> _Work request_: Return nothing but the lines from the line containing "(308, 733) none -> [634,180,666,197] 问题" through the last line of the records, reproduced exactly.

--- --- ---

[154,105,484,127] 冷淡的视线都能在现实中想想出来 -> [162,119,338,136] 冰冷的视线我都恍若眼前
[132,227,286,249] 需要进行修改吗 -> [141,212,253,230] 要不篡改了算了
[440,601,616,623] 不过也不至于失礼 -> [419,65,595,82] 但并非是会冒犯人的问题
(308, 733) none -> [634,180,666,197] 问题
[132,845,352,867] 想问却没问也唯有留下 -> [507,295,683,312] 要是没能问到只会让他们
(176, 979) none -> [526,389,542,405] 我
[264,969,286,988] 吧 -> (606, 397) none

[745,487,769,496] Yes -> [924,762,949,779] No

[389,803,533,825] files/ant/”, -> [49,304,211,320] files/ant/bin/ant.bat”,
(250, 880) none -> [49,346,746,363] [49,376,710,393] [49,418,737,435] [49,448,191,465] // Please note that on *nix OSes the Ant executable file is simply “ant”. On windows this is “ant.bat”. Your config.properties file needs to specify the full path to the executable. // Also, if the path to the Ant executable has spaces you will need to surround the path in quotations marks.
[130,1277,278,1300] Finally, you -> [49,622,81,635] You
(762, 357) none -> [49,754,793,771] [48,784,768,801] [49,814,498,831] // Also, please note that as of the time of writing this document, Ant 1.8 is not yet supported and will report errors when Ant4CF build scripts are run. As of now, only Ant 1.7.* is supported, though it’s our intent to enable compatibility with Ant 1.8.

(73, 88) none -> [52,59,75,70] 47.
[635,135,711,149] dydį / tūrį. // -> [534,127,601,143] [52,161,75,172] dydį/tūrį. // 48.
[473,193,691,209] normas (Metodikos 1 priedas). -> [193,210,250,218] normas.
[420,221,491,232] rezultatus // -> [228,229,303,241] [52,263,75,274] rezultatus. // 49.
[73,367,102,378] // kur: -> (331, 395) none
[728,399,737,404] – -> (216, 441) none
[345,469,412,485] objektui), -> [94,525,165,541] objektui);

--- --- ---

> _Expected answer_:
(308, 733) none -> [634,180,666,197] 问题
[132,845,352,867] 想问却没问也唯有留下 -> [507,295,683,312] 要是没能问到只会让他们
(176, 979) none -> [526,389,542,405] 我
[264,969,286,988] 吧 -> (606, 397) none

[745,487,769,496] Yes -> [924,762,949,779] No

[389,803,533,825] files/ant/”, -> [49,304,211,320] files/ant/bin/ant.bat”,
(250, 880) none -> [49,346,746,363] [49,376,710,393] [49,418,737,435] [49,448,191,465] // Please note that on *nix OSes the Ant executable file is simply “ant”. On windows this is “ant.bat”. Your config.properties file needs to specify the full path to the executable. // Also, if the path to the Ant executable has spaces you will need to surround the path in quotations marks.
[130,1277,278,1300] Finally, you -> [49,622,81,635] You
(762, 357) none -> [49,754,793,771] [48,784,768,801] [49,814,498,831] // Also, please note that as of the time of writing this document, Ant 1.8 is not yet supported and will report errors when Ant4CF build scripts are run. As of now, only Ant 1.7.* is supported, though it’s our intent to enable compatibility with Ant 1.8.

(73, 88) none -> [52,59,75,70] 47.
[635,135,711,149] dydį / tūrį. // -> [534,127,601,143] [52,161,75,172] dydį/tūrį. // 48.
[473,193,691,209] normas (Metodikos 1 priedas). -> [193,210,250,218] normas.
[420,221,491,232] rezultatus // -> [228,229,303,241] [52,263,75,274] rezultatus. // 49.
[73,367,102,378] // kur: -> (331, 395) none
[728,399,737,404] – -> (216, 441) none
[345,469,412,485] objektui), -> [94,525,165,541] objektui);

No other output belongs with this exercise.